══ Material for this exercise
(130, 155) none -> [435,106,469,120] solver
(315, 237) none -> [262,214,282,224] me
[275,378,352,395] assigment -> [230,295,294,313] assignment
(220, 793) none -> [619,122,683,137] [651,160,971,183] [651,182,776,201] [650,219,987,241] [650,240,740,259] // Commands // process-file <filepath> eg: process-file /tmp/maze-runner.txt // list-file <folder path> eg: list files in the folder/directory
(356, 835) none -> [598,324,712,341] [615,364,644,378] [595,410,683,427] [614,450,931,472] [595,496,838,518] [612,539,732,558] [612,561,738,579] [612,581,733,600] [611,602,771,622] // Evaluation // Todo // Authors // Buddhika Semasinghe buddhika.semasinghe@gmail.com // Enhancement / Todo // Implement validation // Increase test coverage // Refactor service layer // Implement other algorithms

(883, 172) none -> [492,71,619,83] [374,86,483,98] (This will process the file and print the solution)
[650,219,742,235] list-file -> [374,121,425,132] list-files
════
══ Material for this exercise
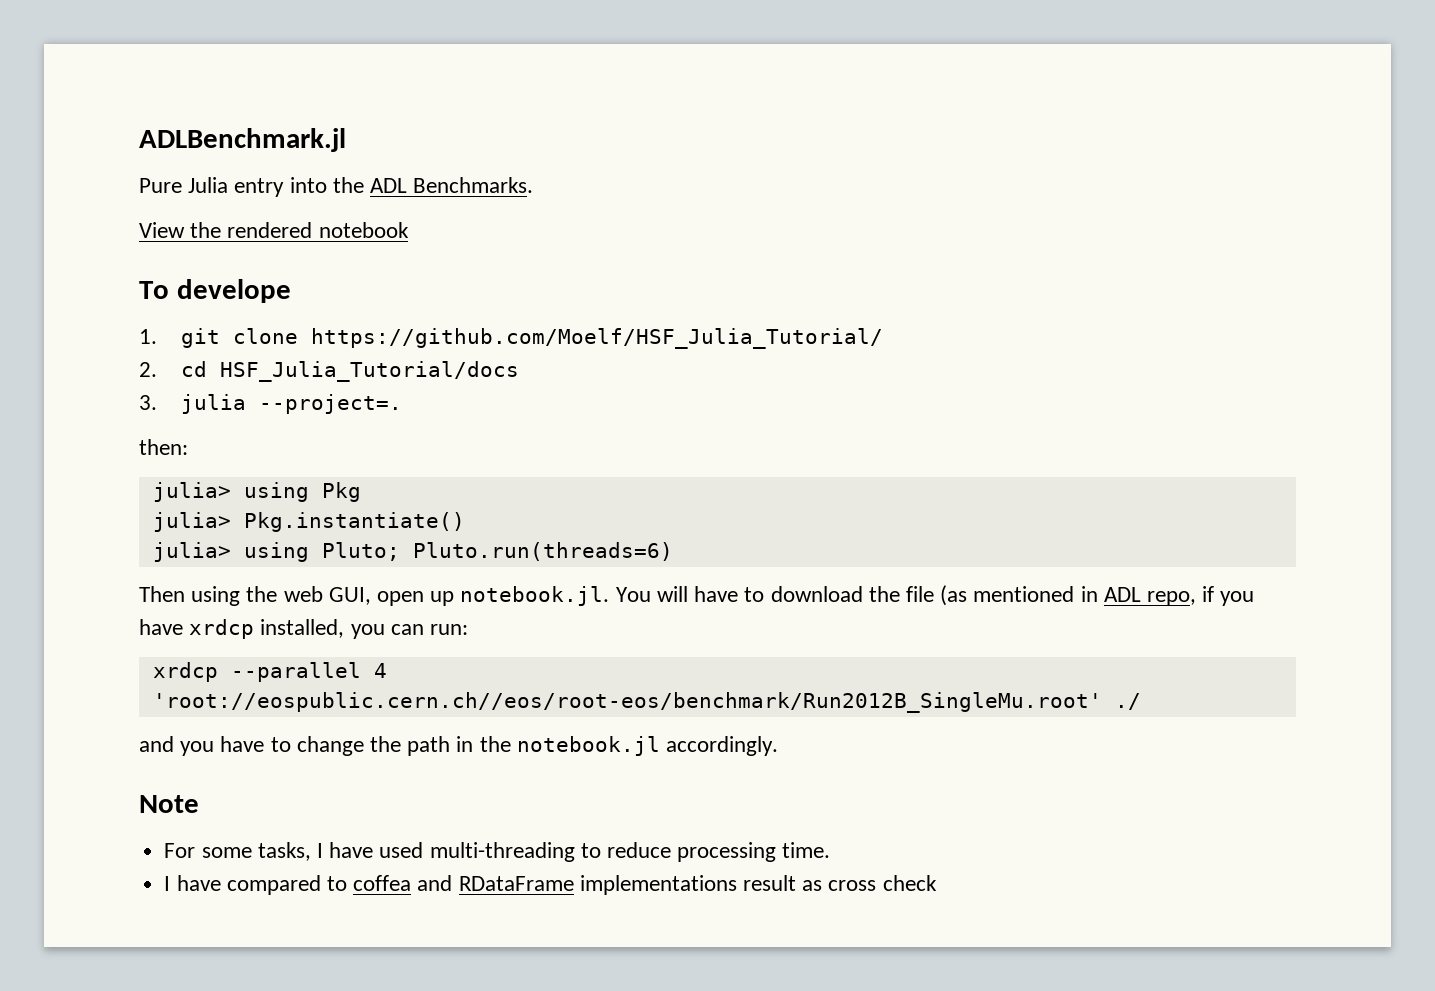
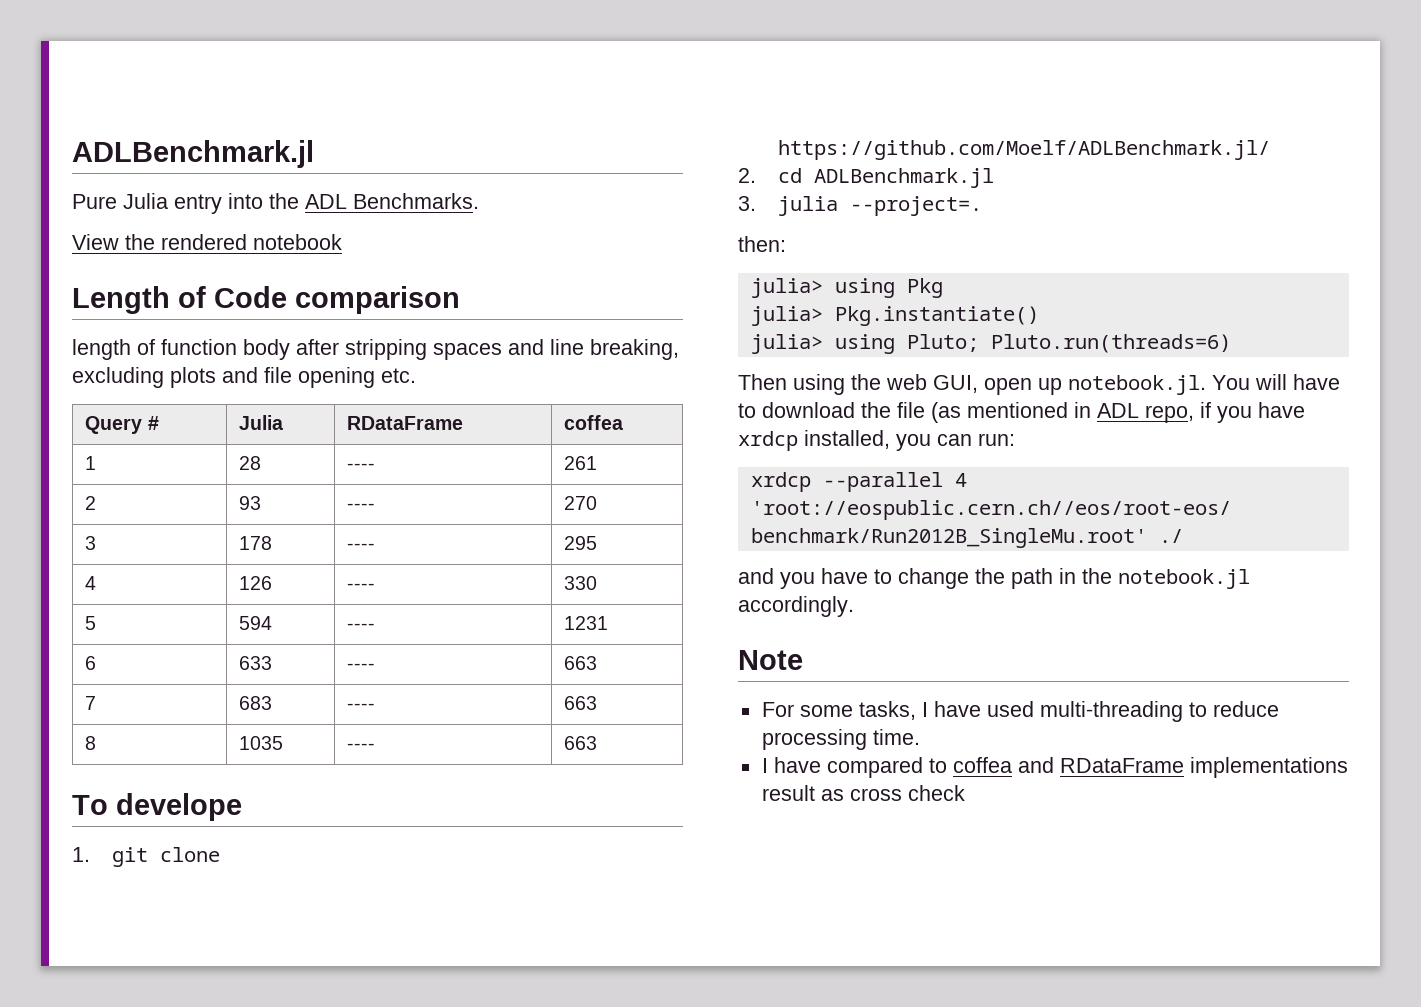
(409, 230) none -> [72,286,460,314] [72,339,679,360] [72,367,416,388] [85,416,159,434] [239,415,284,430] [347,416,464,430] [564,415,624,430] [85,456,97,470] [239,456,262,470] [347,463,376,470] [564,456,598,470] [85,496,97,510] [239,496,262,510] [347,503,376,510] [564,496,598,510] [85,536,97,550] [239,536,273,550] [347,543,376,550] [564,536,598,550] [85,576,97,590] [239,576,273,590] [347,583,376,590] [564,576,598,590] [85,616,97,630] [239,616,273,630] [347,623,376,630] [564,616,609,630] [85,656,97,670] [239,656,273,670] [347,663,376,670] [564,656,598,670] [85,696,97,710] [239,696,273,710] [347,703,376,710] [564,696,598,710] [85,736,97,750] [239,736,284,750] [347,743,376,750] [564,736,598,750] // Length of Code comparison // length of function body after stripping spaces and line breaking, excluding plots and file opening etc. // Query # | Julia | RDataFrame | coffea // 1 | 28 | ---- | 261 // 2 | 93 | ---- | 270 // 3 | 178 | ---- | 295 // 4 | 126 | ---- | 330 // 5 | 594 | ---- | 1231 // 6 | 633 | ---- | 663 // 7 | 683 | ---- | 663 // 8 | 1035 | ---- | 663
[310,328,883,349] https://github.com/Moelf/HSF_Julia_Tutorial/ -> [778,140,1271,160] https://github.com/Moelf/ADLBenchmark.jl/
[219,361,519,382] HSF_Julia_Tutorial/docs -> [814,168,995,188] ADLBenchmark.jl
════
══ Material for this exercise
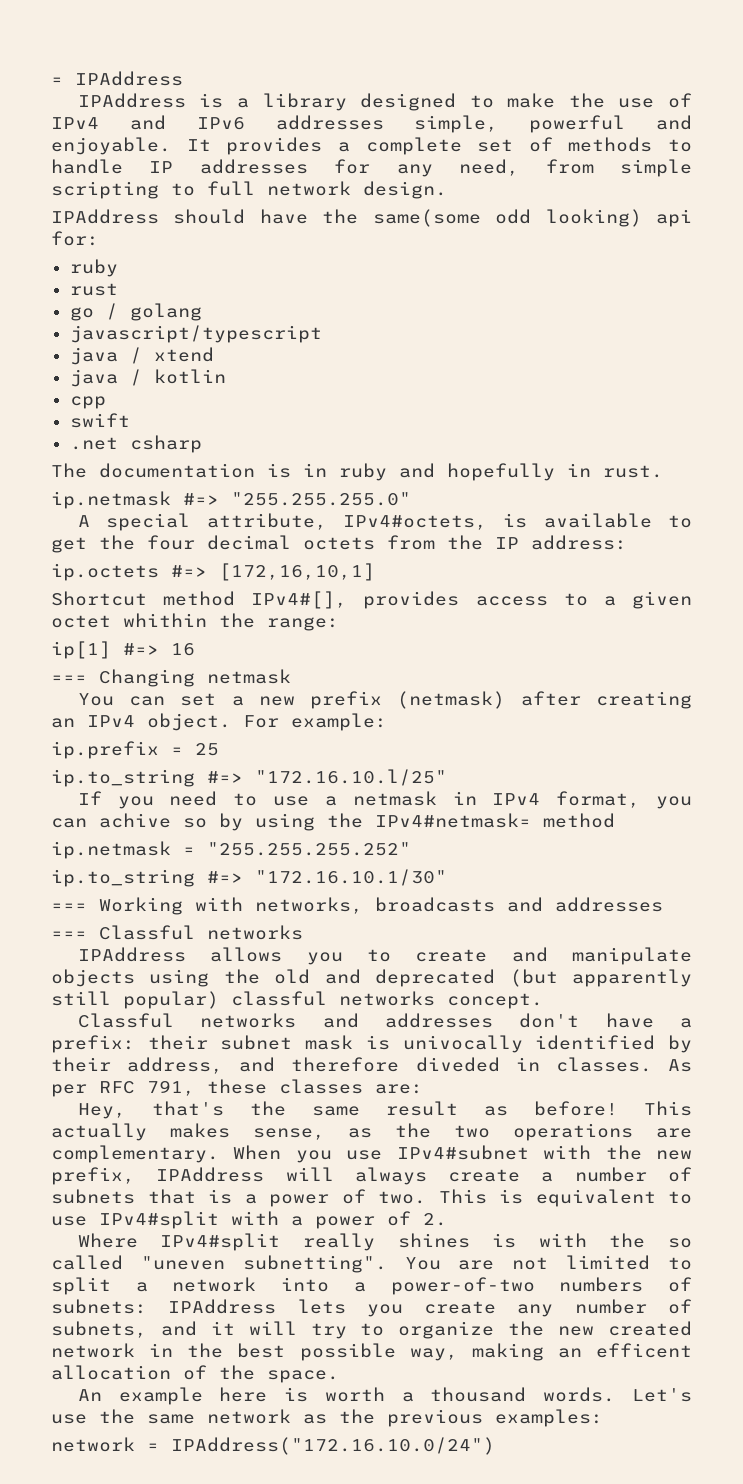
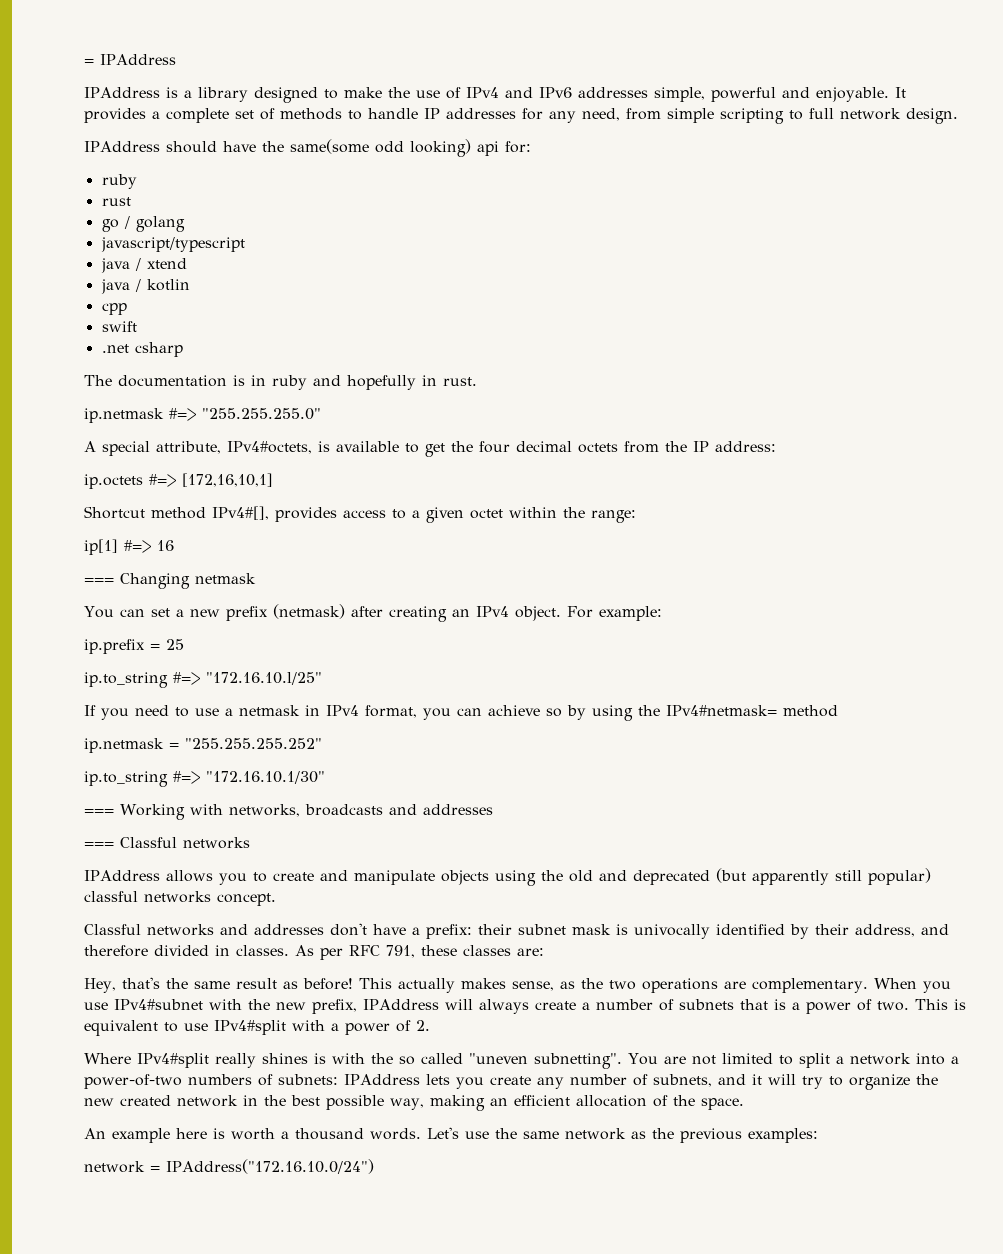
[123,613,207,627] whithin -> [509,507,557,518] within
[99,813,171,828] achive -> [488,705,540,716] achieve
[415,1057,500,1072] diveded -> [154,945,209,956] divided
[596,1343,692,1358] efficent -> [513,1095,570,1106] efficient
════
Problem requirements -
Above is a listing; print exactly its lines from the one with "(356, 835) none" through the one with "[650,219,742,235] list-file ->", and no other lines.

Exercise answer -
(356, 835) none -> [598,324,712,341] [615,364,644,378] [595,410,683,427] [614,450,931,472] [595,496,838,518] [612,539,732,558] [612,561,738,579] [612,581,733,600] [611,602,771,622] // Evaluation // Todo // Authors // Buddhika Semasinghe buddhika.semasinghe@gmail.com // Enhancement / Todo // Implement validation // Increase test coverage // Refactor service layer // Implement other algorithms

(883, 172) none -> [492,71,619,83] [374,86,483,98] (This will process the file and print the solution)
[650,219,742,235] list-file -> [374,121,425,132] list-files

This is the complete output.